Document text:
-- Opening Marker --

All of this is also true for easter eggs found in tech products. 

Today, I want to look at easter eggs in robots.txt files. I will explain the concept of easter eggs and robots.txt files and why developers may include easter eggs in them. 

I also went on my own easter egg hunt to determine how many forms easter eggs in robots.txt files can take. As it turns out – many! 

Read on and be sure to get to the end of this article – I will have a task for you!

What are easter eggs in tech?

Easter eggs in tech are understood as undocumented features or pieces of software that are not necessary for the product to work. These features are not openly revealed or shared with the users who need to search for them without much guidance.

Easter eggs are commonly found in video games, programs, apps, software, and parts of websites. 

They come in many forms, such as: 

  • cheat codes in a game that uncover additional features or levels, 
  • cultural references appearing on hidden pages or other web documents,
  • games or apps located in software made for other purposes, e.g., writing and editing text documents, 
  • messages left behind by developers, e.g., ones that credit the creators of the product. 

The list goes on, and there are no limits to what easter eggs can be. 

But there is more to it.

For me, easter eggs are a human touch in a machine environment characterized by abundant logic and concrete rules. 

Easter eggs break out of these strict rules. They are a way for creators to add a unique element with a human face to their technological product. Including easter eggs makes the whole experience of using a given tech product more fun and could be a treat for die-hard fans, depending on the product. 

Let’s move on to easter eggs we can find in sites’ robots.txt files. 

Easter eggs and robots.txt files

Finding easter eggs in robots.txt files is less complicated than in many other cases – you need to simply access a site’s robots.txt. 

There are numerous examples of easter eggs in robots.txt files. These files are meant to be read and followed by robots; hence easter eggs should be added in a way that is understandable only to humans. 

Let’s clarify what robots.txt files are and if adding easter eggs won’t impact how robots read the file.

What are robots.txt files?

A robots.txt file lives at the root of your domain and contains a set of directives for search engine crawlers, telling them how to crawl pages on a website.

-- Closing Marker --

Check your understanding:
**A)** According to the article on easter eggs in robots.txt files, where does a robots.txt file live?
**B)** Using the article on easter eggs in robots.txt files, explain why easter eggs in these files should be added in a way only humans can understand.
**C)** Continue the article on easter eggs in robots.txt files from the point where it stops.

Dataset excerpts:
-- Opening Marker --

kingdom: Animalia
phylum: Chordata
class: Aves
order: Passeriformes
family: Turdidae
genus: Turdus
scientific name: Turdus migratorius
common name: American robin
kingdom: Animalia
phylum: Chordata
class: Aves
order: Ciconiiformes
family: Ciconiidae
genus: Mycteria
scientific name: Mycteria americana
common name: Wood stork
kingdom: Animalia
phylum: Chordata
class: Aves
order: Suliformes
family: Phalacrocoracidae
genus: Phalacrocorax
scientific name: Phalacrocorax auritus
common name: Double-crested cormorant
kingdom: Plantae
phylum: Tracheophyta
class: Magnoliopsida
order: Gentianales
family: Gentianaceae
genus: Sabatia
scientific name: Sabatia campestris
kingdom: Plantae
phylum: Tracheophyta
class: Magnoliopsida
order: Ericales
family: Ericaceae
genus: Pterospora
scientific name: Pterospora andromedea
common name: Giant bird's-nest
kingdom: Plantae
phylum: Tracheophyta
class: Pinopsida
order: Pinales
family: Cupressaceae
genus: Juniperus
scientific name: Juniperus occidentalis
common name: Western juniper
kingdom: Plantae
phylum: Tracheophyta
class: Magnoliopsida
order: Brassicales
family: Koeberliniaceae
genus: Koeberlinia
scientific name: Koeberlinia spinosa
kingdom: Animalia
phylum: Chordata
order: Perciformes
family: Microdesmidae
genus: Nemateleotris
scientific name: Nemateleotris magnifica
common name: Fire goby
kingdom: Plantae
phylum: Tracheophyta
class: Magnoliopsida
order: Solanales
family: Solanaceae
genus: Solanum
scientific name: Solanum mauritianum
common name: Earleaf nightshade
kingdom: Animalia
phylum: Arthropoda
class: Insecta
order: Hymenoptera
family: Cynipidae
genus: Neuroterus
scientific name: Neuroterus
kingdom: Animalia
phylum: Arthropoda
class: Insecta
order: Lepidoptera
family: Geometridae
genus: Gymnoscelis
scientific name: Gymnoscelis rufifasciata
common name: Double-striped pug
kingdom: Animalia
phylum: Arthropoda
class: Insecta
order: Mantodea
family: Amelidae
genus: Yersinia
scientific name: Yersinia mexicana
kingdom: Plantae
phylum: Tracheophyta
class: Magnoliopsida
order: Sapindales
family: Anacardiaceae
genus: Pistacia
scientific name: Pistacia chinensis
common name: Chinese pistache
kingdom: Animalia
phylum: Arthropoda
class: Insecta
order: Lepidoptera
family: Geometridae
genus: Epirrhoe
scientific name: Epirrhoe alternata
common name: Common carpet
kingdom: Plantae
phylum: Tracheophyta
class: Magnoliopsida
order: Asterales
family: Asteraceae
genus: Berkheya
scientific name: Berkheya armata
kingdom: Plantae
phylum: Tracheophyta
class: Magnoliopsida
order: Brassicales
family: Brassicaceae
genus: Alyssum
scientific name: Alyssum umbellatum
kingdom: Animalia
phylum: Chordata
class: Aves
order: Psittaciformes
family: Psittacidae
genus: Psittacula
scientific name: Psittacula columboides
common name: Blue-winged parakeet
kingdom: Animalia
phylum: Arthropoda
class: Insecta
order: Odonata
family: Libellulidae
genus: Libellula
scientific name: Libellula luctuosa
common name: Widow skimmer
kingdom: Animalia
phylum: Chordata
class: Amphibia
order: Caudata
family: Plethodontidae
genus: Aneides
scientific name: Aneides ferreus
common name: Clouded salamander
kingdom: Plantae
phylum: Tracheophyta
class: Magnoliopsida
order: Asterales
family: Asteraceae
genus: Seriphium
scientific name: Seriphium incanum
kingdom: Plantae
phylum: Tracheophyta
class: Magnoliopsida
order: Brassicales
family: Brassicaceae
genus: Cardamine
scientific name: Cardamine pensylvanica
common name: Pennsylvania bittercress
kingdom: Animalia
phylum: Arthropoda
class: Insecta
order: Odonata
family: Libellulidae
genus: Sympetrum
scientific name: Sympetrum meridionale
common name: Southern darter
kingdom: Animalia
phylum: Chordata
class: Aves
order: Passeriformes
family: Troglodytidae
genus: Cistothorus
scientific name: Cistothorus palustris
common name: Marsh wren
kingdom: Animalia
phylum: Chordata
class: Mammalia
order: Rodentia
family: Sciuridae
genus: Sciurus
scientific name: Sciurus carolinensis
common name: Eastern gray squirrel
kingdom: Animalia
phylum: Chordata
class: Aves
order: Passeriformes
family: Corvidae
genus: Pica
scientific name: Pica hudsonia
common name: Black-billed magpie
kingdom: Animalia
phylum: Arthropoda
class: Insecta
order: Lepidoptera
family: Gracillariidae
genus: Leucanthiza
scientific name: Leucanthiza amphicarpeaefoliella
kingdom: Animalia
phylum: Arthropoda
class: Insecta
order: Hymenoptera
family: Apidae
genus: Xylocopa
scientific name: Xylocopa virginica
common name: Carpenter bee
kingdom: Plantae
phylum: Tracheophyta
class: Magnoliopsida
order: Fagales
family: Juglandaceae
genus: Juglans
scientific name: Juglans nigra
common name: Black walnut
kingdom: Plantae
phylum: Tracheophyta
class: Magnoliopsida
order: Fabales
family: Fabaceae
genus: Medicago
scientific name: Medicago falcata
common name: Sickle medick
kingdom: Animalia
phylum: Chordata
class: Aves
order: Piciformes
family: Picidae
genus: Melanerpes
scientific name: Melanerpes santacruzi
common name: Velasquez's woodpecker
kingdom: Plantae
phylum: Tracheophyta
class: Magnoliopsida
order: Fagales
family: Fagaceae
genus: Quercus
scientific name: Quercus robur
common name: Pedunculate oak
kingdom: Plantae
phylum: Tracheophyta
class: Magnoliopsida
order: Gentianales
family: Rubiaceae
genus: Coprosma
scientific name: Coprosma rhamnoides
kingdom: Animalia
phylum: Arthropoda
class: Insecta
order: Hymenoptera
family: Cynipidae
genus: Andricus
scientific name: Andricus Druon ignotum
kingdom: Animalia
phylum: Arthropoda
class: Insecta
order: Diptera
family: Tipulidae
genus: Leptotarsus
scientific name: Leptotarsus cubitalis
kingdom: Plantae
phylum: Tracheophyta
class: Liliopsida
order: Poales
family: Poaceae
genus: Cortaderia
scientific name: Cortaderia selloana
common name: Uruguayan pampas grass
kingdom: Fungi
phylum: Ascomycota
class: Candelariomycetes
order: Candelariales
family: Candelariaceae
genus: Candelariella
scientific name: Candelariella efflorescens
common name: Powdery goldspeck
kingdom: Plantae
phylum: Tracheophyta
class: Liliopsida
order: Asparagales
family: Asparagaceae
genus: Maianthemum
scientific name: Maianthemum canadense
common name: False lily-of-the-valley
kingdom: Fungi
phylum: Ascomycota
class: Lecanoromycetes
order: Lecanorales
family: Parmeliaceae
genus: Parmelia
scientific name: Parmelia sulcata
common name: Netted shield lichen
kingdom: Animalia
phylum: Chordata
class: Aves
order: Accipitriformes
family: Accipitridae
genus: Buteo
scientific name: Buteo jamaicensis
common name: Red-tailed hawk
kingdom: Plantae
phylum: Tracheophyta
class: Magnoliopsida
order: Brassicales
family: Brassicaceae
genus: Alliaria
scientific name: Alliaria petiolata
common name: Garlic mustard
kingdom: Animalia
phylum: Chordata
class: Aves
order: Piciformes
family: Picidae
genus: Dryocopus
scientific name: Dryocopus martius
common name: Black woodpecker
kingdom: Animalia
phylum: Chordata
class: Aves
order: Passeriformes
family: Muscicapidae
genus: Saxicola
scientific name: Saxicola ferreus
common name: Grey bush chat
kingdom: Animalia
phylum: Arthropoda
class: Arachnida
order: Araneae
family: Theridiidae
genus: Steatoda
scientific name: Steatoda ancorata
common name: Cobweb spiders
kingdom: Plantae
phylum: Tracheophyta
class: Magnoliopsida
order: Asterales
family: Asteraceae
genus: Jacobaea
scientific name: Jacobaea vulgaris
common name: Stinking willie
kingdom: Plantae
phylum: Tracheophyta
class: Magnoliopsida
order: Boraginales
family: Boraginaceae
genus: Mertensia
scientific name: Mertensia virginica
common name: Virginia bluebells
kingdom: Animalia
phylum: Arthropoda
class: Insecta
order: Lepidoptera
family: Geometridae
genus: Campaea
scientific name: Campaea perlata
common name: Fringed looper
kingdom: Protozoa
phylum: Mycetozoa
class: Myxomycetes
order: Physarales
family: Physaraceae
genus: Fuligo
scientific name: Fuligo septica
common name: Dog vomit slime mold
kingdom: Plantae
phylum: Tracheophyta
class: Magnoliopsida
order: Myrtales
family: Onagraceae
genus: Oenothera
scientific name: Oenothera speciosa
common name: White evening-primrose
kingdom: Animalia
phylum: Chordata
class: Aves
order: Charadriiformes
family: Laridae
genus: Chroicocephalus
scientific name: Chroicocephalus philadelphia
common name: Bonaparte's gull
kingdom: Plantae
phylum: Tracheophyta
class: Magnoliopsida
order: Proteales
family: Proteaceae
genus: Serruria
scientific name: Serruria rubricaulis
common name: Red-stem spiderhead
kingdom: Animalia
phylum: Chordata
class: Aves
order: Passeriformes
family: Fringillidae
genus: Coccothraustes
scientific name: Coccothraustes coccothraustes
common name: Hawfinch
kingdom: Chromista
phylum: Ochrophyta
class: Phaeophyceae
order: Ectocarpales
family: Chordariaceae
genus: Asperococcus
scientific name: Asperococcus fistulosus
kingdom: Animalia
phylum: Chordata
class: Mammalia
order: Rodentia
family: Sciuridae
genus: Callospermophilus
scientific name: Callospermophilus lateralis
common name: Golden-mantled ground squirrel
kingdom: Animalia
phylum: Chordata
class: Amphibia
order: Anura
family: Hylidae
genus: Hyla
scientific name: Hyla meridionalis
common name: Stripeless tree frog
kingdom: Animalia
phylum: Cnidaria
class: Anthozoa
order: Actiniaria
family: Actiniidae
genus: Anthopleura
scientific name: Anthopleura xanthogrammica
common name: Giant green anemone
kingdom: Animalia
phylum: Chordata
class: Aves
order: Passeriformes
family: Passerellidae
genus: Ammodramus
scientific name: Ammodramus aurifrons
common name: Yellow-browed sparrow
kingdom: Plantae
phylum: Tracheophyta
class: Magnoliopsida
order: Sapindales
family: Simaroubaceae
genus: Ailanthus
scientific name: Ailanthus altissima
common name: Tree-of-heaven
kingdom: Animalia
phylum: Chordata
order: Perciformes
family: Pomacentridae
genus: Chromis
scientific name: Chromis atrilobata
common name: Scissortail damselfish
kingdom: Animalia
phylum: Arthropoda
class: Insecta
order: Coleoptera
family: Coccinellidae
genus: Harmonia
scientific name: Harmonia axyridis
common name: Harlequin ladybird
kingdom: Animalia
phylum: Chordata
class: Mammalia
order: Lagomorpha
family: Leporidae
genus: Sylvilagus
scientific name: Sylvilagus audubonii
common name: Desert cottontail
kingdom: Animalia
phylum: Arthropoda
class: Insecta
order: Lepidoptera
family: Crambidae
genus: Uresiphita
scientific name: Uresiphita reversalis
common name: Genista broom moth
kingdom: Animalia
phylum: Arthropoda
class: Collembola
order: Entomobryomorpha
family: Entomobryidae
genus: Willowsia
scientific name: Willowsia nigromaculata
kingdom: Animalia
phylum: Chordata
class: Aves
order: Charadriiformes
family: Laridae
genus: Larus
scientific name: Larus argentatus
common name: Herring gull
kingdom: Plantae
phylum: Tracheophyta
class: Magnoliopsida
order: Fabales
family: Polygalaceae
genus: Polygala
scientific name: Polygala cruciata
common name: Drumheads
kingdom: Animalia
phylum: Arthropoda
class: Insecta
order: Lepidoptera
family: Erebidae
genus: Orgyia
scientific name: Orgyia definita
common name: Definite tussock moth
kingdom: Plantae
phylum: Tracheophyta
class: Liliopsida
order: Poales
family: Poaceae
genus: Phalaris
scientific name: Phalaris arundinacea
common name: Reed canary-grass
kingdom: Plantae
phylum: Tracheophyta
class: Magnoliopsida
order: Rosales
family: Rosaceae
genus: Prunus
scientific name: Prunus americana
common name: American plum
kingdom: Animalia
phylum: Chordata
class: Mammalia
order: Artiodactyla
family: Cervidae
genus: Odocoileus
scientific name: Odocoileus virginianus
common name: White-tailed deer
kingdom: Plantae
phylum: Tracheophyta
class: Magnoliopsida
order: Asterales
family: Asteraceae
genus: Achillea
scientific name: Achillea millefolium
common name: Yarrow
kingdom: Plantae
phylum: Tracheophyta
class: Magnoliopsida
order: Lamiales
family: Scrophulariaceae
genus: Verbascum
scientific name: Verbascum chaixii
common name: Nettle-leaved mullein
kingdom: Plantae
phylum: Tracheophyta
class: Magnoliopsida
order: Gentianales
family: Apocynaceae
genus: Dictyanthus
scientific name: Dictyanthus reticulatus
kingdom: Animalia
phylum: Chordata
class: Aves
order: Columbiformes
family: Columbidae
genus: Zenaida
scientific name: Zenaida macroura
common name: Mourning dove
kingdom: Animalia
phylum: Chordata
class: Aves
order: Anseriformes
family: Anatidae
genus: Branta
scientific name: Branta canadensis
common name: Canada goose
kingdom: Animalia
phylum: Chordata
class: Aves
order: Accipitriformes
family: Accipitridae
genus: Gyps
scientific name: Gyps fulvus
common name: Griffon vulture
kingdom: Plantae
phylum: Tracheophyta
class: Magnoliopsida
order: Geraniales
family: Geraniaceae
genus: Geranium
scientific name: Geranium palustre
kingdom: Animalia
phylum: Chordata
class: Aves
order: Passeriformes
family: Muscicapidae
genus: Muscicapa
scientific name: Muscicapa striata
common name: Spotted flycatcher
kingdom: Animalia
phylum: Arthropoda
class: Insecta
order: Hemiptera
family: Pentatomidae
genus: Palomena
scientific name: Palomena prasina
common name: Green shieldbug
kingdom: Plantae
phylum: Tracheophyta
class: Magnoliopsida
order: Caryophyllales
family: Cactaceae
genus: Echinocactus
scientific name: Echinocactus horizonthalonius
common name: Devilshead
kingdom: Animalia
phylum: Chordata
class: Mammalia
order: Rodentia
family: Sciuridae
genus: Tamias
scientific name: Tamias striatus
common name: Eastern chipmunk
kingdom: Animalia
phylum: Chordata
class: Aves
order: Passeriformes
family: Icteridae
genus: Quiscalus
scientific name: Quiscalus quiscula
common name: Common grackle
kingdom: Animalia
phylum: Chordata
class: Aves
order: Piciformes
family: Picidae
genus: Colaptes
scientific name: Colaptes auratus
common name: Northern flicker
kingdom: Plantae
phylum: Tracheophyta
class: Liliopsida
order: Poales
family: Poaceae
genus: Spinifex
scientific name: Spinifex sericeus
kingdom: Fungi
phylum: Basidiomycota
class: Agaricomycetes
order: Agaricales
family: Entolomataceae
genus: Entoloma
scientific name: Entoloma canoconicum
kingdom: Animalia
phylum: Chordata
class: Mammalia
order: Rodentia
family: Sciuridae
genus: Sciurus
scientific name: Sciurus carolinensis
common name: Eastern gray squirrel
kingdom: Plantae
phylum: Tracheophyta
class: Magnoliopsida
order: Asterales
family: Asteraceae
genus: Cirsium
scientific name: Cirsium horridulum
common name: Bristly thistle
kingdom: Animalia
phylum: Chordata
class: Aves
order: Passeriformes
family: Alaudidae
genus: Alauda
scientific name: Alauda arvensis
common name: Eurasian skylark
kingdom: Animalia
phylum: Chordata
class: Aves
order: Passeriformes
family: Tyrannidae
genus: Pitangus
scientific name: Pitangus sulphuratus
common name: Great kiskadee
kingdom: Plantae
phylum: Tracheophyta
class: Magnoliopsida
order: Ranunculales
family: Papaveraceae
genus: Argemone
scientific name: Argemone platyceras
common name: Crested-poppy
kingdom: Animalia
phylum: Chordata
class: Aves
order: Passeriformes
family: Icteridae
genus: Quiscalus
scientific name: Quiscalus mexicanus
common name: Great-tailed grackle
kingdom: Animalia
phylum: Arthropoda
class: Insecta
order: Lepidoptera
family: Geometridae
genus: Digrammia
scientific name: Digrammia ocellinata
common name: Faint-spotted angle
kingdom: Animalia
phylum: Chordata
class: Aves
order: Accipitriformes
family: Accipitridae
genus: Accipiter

-- Closing Marker --

Answers to this exercise:
**A)** It lives at the root of a domain.

**B)** Robots.txt files are meant to be read and followed by robots. Easter eggs in them should therefore be added in a way that only humans can understand.

**C)**
Each directive blocks or allows access for a specific crawler to a file path on a site. Unless specified otherwise in robots.txt, robots can crawl all files on a website.

Directives in a robots.txt file are a way to maximize your crawl budget, so Googlebot does not waste it on irrelevant pages on your site.

Can adding easter eggs hurt your robots.txt file?

Robots.txt files follow a specific format which you can read more about in Google’s guidelines on adding robots.txt rules.

Search engines ignore any symbols or commands that appear in the robots.txt file after a hashtag, so including easter eggs preceded by a hashtag will not affect how robots understand these files. 

Easter eggs also tend to be placed in documents or locations that cannot be accessed by users easily, and that is true about robots.txt files. They are generally not linked to from other pages, and users can’t navigate to them by simply clicking on a button on a website. 

Why should you add an easter egg to your robots.txt file?

Since you can add text to robots.txt files that can be readable only for humans, why not use this opportunity to create exclusive content to supplement your marketing endeavors?

You can add easter eggs to your robots.txt file for many reasons beyond providing entertainment to users.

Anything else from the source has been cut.